Buying Logs For Your Wood Burning Stove
Some top tips to get the best out of your wood burner
To make sure you get the most out of your wood burning stove, it’s important to use the right kind of wood.
The price of wood varies, depending on where you are in the country and what type of wood you buy. Wood is normally sold by cubic metres, rather than by weight, to ensure the cost isn't inadvertently hiked up by any moisture contained in the logs.
Buy seasoned wood
Between 35% and 60% of the weight of freshly felled wood comes from water, and trees felled in the spring/summer have a higher moisture content than those felled in the autumn/winter. Apart from producing very low outputs this wet wood will also generate large amounts of soot and tar, which can potentially lead to chimney fires (as these particles will coat your chimney and are combustible).
Seasoning, which is the storage of timber to ‘air dry’ it, reduces the moisture content of the wood. We recommend that you purchase logs which have been seasoned for at least two years so that the moisture content is below 20%. You can tell if a log is dry because the bark will come away in your hand relatively easily and there will be splits across the grain.
You can also test wood by using a digital moisture meter. You can buy digital moisture meters from us and these will give you a moisture content reading in % good enough for you to reject a load if it turns up wet.
Some suppliers are now offering kiln-dried logs which guarantee low moisture contents. Also please see HETAS Assurance Scheme below.
Softwoods such as spruce and pine tend to be easy to light and cheaper but they burn quickly, meaning you have to reload the stove (and your log store) more frequently. Hardwoods tend to be denser and heavier than softwoods, hence providing a higher calorific value and a longer burn time. However, some of the very dense hardwoods such as oak and elm can sometimes be difficult to burn. If you can, try to obtain logs from ash, beech, hornbeam, hawthorn, crab apple or cherry…the folklore sayings echo centuries of wood burning wisdom!
Ideally, logs should be no more than about 10cm in diameter. If any larger, the log will need to be split again to ensure it can burn properly.

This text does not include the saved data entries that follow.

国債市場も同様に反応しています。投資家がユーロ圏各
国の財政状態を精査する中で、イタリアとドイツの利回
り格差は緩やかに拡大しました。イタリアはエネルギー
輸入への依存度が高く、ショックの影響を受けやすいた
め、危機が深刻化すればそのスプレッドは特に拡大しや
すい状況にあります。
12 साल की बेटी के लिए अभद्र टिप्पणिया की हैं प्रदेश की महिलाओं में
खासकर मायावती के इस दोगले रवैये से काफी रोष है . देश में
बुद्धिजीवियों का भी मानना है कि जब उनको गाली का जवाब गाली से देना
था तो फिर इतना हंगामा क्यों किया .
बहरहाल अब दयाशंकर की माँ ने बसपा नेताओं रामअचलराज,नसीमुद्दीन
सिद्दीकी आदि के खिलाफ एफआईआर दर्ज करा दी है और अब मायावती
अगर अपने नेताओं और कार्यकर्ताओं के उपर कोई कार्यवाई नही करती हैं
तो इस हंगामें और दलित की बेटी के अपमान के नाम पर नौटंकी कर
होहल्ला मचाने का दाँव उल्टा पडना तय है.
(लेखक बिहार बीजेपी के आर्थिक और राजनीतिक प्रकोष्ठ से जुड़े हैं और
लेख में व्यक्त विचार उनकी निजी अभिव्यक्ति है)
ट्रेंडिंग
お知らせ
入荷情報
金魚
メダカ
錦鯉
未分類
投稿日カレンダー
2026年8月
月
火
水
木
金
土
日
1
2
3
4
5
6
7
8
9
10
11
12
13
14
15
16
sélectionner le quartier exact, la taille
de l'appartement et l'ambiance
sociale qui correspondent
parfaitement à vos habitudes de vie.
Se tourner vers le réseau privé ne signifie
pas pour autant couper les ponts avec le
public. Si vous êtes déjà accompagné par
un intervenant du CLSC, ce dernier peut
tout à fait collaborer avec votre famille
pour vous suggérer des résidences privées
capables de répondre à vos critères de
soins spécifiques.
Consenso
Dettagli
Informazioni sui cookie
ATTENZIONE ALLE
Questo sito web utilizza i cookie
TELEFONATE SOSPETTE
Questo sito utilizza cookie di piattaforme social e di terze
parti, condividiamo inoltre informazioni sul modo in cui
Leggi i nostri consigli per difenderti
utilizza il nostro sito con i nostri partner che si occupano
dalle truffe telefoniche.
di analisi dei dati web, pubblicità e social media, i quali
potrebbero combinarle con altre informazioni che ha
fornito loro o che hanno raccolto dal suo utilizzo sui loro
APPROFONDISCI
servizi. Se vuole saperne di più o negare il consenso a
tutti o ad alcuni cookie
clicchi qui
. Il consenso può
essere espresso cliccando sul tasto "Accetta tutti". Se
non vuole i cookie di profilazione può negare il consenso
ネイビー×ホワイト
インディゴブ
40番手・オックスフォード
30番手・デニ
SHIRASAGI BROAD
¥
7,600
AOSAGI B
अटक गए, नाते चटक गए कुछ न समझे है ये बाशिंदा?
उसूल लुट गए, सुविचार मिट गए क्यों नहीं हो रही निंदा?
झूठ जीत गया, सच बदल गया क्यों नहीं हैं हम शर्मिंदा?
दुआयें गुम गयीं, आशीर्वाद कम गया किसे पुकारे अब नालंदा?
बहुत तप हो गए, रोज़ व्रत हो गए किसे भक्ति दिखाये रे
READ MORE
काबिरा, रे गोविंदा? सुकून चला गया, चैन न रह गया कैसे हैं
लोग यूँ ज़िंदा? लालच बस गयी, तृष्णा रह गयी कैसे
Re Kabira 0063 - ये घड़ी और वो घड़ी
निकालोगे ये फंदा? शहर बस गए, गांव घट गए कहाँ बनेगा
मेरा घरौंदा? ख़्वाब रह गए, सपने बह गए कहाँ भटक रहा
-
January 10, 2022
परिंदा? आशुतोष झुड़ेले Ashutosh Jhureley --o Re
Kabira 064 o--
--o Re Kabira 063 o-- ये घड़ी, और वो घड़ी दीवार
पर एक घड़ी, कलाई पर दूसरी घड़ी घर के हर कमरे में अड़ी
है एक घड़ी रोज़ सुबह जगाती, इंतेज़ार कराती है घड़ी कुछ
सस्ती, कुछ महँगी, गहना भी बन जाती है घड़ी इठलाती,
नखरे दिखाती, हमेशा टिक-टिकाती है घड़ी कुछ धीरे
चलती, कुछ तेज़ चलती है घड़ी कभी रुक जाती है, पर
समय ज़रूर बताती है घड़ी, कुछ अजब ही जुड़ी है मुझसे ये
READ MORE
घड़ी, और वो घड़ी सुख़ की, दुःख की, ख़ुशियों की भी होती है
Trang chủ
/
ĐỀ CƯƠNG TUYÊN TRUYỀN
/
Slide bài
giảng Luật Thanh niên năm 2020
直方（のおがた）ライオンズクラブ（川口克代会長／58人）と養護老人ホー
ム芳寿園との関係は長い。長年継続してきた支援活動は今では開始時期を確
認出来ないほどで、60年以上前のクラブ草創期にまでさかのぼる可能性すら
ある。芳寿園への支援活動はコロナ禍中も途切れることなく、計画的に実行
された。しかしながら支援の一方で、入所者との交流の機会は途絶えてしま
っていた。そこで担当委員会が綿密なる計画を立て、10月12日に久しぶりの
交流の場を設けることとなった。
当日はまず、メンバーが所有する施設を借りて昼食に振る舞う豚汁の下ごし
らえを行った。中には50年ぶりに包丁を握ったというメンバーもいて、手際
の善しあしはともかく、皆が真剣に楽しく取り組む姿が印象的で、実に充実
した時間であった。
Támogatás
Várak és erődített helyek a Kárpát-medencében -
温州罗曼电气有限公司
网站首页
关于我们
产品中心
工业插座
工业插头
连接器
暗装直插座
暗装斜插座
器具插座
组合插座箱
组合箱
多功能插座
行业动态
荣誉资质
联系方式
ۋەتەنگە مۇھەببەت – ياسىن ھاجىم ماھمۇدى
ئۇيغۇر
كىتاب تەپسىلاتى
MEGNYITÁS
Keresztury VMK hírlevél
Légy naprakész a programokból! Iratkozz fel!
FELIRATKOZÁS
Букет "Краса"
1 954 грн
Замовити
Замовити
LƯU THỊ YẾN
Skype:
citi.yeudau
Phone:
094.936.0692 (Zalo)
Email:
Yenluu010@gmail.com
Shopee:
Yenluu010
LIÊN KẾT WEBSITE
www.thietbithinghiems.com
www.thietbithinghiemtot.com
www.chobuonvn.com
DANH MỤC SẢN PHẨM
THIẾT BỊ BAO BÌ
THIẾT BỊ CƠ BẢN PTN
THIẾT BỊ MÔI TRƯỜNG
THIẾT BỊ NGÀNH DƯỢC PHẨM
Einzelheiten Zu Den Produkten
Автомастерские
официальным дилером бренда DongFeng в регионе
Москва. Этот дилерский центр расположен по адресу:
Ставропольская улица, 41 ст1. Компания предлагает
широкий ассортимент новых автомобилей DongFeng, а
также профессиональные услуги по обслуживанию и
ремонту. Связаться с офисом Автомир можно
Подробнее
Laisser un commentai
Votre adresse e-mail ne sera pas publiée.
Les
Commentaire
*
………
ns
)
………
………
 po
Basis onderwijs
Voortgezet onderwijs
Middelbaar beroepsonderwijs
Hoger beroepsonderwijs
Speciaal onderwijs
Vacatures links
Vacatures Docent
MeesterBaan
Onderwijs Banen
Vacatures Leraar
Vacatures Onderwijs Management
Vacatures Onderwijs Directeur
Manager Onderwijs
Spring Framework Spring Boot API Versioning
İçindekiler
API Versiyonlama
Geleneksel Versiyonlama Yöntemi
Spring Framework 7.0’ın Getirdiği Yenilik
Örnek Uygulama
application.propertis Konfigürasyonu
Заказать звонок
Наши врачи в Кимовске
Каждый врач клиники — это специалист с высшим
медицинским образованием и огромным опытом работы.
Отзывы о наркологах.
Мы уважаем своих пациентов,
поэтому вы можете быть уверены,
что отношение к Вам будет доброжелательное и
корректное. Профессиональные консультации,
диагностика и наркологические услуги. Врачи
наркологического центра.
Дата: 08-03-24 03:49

The maximum log size for your wood burning stove or fire is given in the appliance’s user’s Instructions. If you ask, some suppliers will cut logs to this length for you to ensure they are easy to load.
HETAS Assurance Scheme
HETAS, the official body for solid fuel appliances, has introduced an assurance scheme for logs and other bio mass fuels. Suppliers signing up for the scheme will make sure any wood fuel provided to homeowners is the right product for their installation, as well as being both safe and efficient.